When we run this, we can see that the numbers are going up… but they seem a bit off!

What’s going on here? Well, the substitution only happens when the regular expression matches. But the replacement string gets build every time, no matter what!

OK, we need that replacement string to only be built when the substitution actually takes place.

We can do that by switching to the block form of sub!.

ruby -pe 'BEGIN{sn=0}; $_.sub!(/^(<!-- shot\()\d*(\) -->)/) {"\\1#{sn +=1}\\2"}'

But for the block form, we can’t use these backreferences anymore. We have to switch to the special numbered pseudoglobals that Ruby sets with each regular expression match.

ruby -pe 'BEGIN{sn=0}; $_.sub!(/^(<!-- shot\()\d*(\) -->)/) { "#{$1}#{sn+=1}#{$2}" }'

Now that is starting to look right!

We can tighten up the replacement string a bit by using a little-known shorthand.

When all we want to interpolate into a Ruby string is the value of a sigil-prefixed variable like $1 or $2, we can skip the curly braces and just use # followed by the variable name.

ruby -pe 'BEGIN{sn=0}; $_.sub!(/^(<!-- shot\()\d*(\) -->)/) { "#$1#{sn+=1}#$2" }'

Another option is to use string concatenation operators instead of string interpolation. In this version we have to explicitly convert the shot number to a string, because Ruby never performs these kinds of implicit coercions for us.

ruby -pe 'BEGIN{sn=0}; $_.sub!(/^(<!-- shot\()\d*(\) -->)/) { $1 + (sn+=1).to_s + $2 }'

Personally, I prefer the string interpolation version, because it makes it more visually obvious that a string is being constructed.

ruby -pe 'BEGIN{sn=0}; $_.sub!(/^(<!-- shot\()\d*(\) -->)/) { "#$1#{sn+=1}#$2" }'

There’s another shortcut we can apply. -p one-liners are so often used to do some selective substitution on the input text,

Ruby supplies a global Kernel method called sub which implicitly updates the contents of the last-read-line variable.

ruby -pe 'BEGIN{sn=0}; sub(/^(<!-- shot\()\d*(\) -->)/) { "#$1#{sn+=1}#$2" }'

There’s also another way we can tackle this regex substitution.

Instead of capturing the before and after parts of the line into numbered groups, we can segment those parts of the line into lookbehind and lookahead expressions.

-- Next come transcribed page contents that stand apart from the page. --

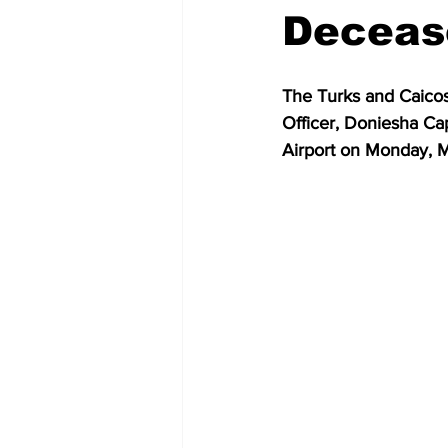
Decease
The Turks and Caicos
Officer, Doniesha Cap
Airport on Monday, M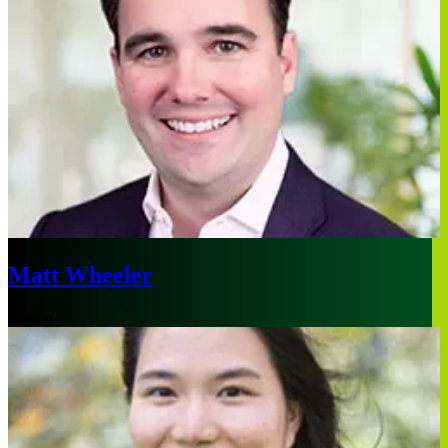
Matt Wheeler
Boston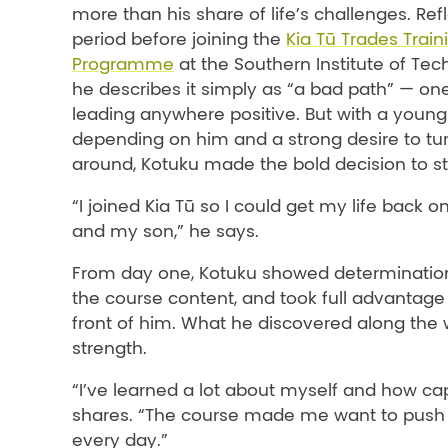
more than his share of life’s challenges. Ref
period before joining the
Kia Tū Trades Trai
Programme
at the Southern Institute of Tec
he describes it simply as “a bad path” — on
leading anywhere positive. But with a youn
depending on him and a strong desire to tur
around, Kotuku made the bold decision to s
“I joined Kia Tū so I could get my life back o
and my son,” he says.
From day one, Kotuku showed determinatio
the course content, and took
full advantage 
front of him. What he discovered along the
strength.
“I’ve learned a lot about myself and how ca
shares. “The course made me want to push
every day.”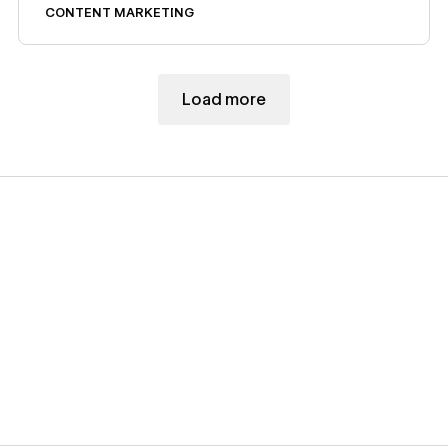
CONTENT MARKETING
Load more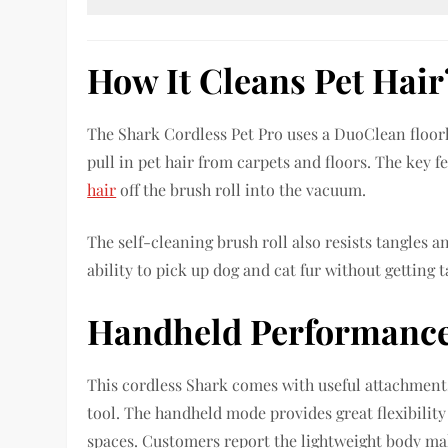
How It Cleans Pet Hair
The Shark Cordless Pet Pro uses a DuoClean floorhe
pull in pet hair from carpets and floors. The key 
hair
off the brush roll into the vacuum.
The self-cleaning brush roll also resists tangles 
ability to pick up dog and cat fur without getting 
Handheld Performanc
This cordless Shark comes with useful attachments 
tool. The handheld mode provides great flexibility 
spaces. Customers report the lightweight body mak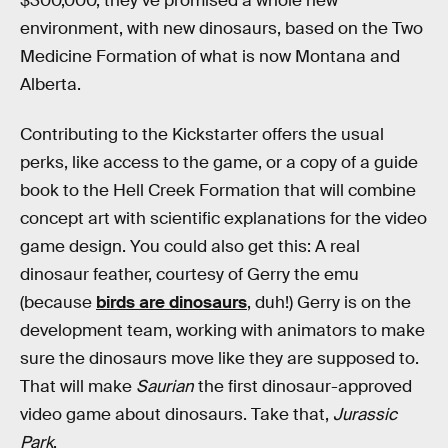
$300,000, they’ve promised a whole new
environment, with new dinosaurs, based on the Two
Medicine Formation of what is now Montana and
Alberta.
Contributing to the Kickstarter offers the usual
perks, like access to the game, or a copy of a guide
book to the Hell Creek Formation that will combine
concept art with scientific explanations for the video
game design. You could also get this: A real
dinosaur feather, courtesy of Gerry the emu
(because
birds are dinosaurs
, duh!) Gerry is on the
development team, working with animators to make
sure the dinosaurs move like they are supposed to.
That will make
Saurian
the first dinosaur-approved
video game about dinosaurs. Take that,
Jurassic
Park
.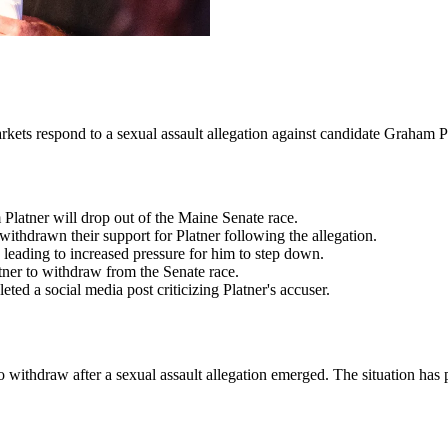
rkets respond to a sexual assault allegation against candidate Graham P
Platner will drop out of the Maine Senate race.
thdrawn their support for Platner following the allegation.
 leading to increased pressure for him to step down.
tner to withdraw from the Senate race.
d a social media post criticizing Platner's accuser.
to withdraw after a sexual assault allegation emerged. The situation has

These expressions must still be found for the overall regex to match. But they are no longer considered part of the matched string to be replaced.

Which means that we can shrink our replacement string to just the number!

ruby -pe 'BEGIN{sn=0}; sub(/(?<=^<!-- shot\()\d*(?=\) -->)/) { sn+=1 }'

The lookahead and lookbehind expressions narrow the scope of the replacement so we no longer have to rebuild the rest of the line.

One last thing. When I renumber the shots in the script, I don’t actually want to output the result to standard out or create a new file. I usually want to update the file in place.

Ruby gives us an easy way to do that as well!

If we supply the -i flag, Ruby updates the file in-place instead of spitting to standard out.

ruby -i -pe 'BEGIN{sn=0}; sub(/(?<=^<!-- shot\()\d*(?=\) -->)/) { sn+=1 }'

Checking the contents of the file, we can see it has been updated.

If we’re worried about accidentally messing up our file, we can also supply a backup file extension to -i.

ruby -i.bak -pe 'BEGIN{sn=0}; sub(/(?<=^<!-- shot\()\d*(?=\) -->)/) { sn+=1 }'

After running our command, the directory now contains a new backup file with the original unaltered contents.

ls example-script.*

And that is how we can use Ruby from the command-line to accomplish trivial, or even slightly less-than-trivial text rewrites. Happy hacking!